--- Start EXERCISE MATERIALS ---
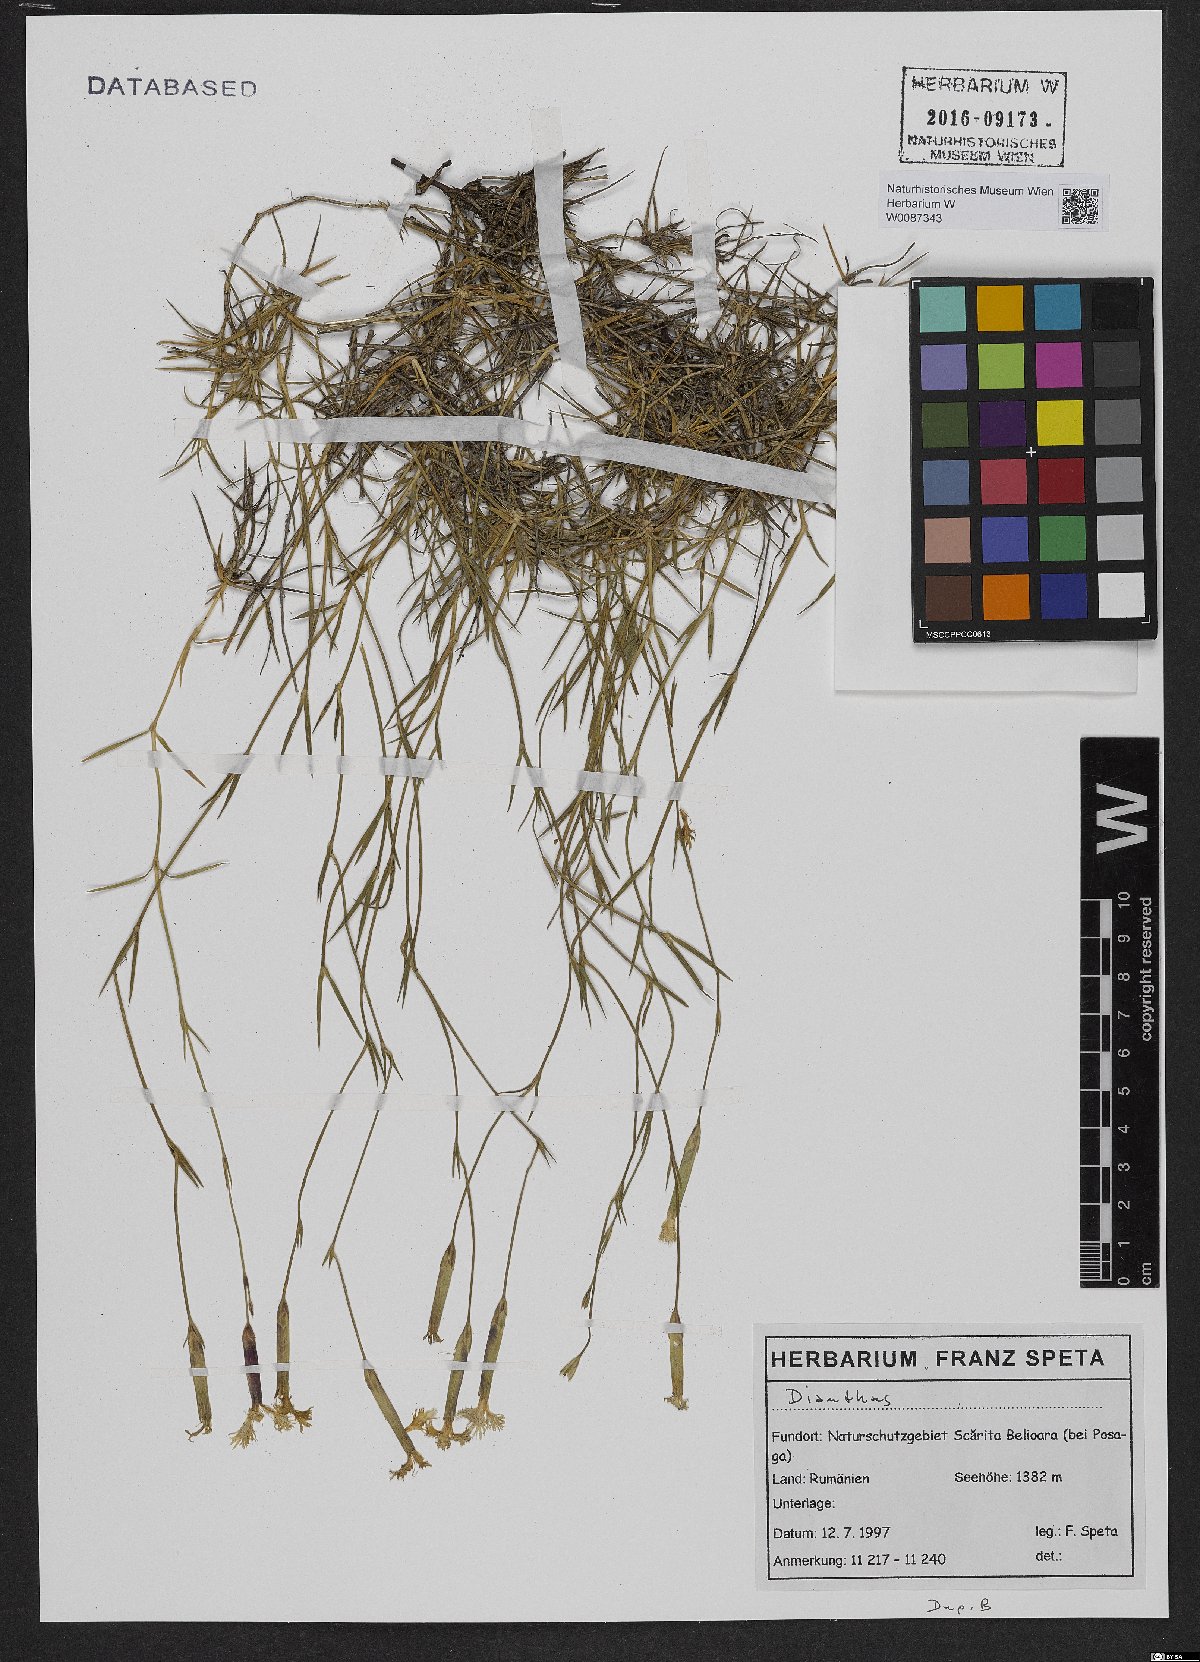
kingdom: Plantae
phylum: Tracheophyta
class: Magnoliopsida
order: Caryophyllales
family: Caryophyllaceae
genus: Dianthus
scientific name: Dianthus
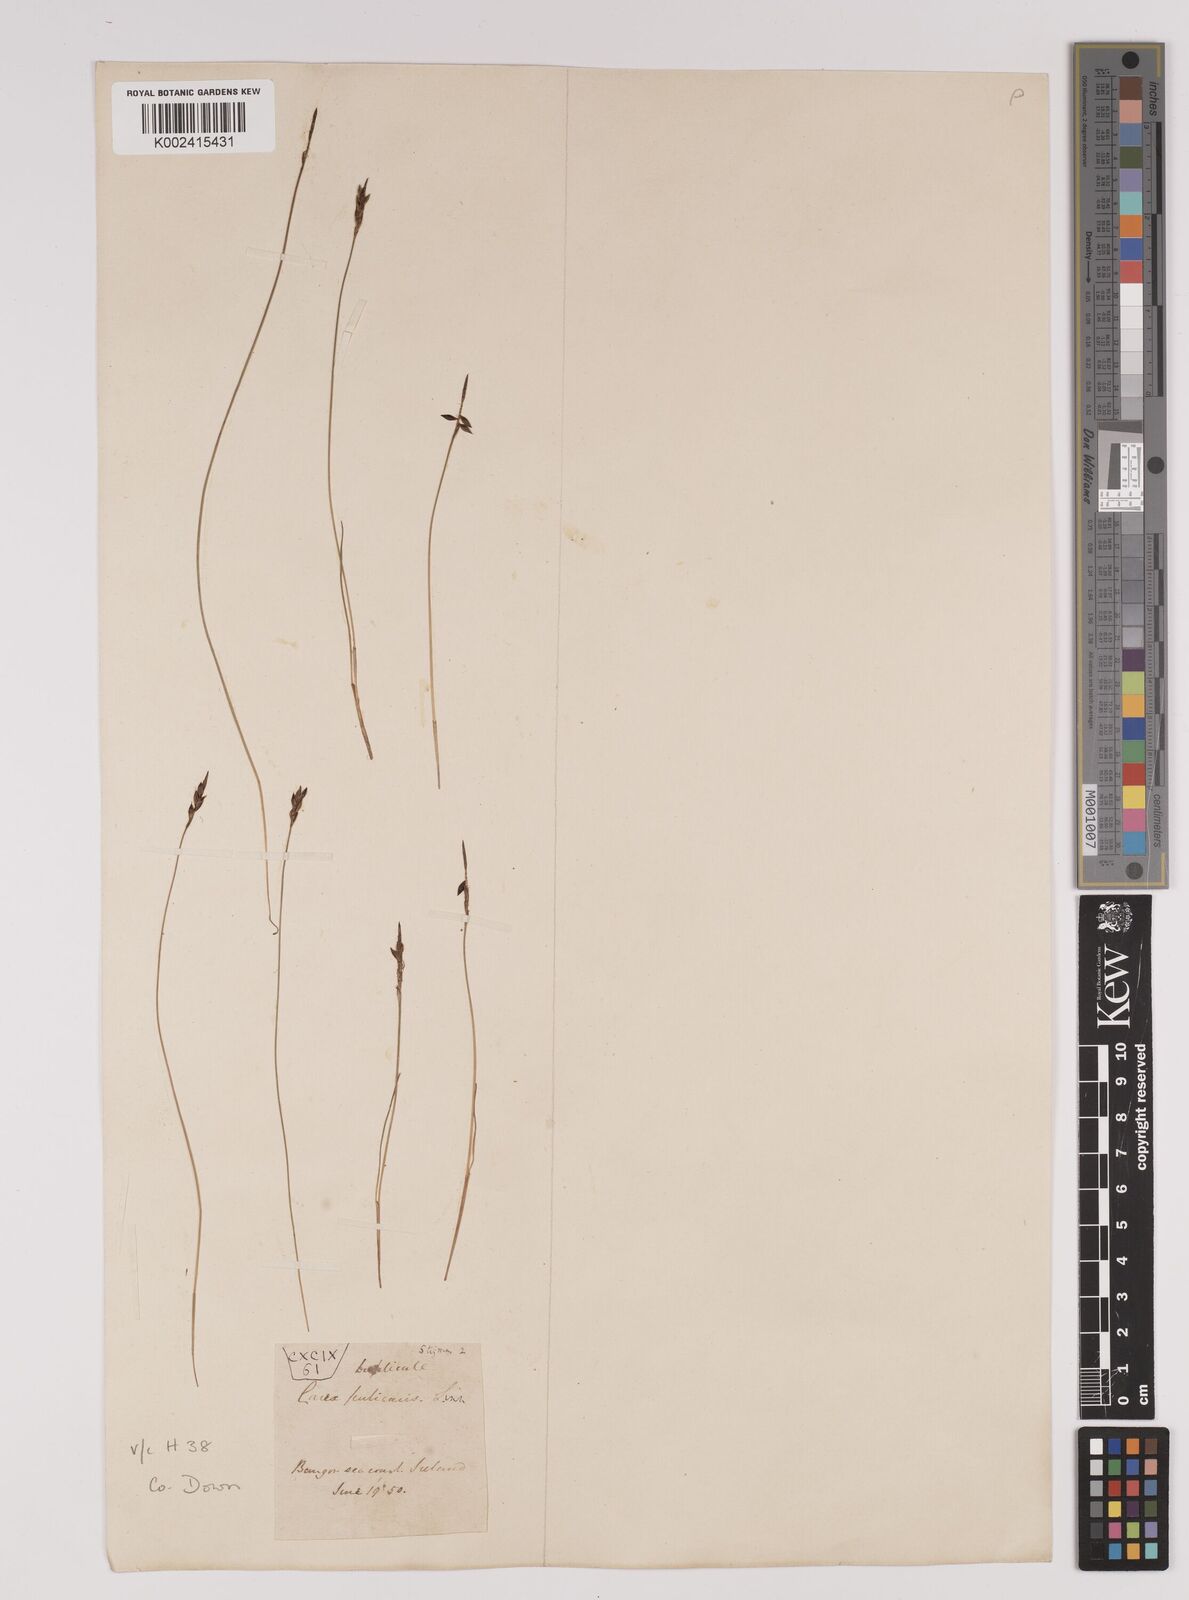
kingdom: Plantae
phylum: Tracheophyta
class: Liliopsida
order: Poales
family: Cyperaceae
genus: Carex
--- End EXERCISE MATERIALS ---
--- Start EXERCISE MATERIALS ---
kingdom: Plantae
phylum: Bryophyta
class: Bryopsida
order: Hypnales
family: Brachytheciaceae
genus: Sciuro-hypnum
--- End EXERCISE MATERIALS ---
--- Start EXERCISE MATERIALS ---
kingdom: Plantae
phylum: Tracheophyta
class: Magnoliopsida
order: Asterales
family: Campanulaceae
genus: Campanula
--- End EXERCISE MATERIALS ---
Could you give the stretch from the line containing "order: Caryophyllales" through the line containing "genus: Carex" again, swapping "scientific name" for "taxon name" and keeping everything else the same? Leave the pictures out and return only those lines.

order: Caryophyllales
family: Caryophyllaceae
genus: Dianthus
taxon name: Dianthus
kingdom: Plantae
phylum: Tracheophyta
class: Liliopsida
order: Poales
family: Cyperaceae
genus: Carex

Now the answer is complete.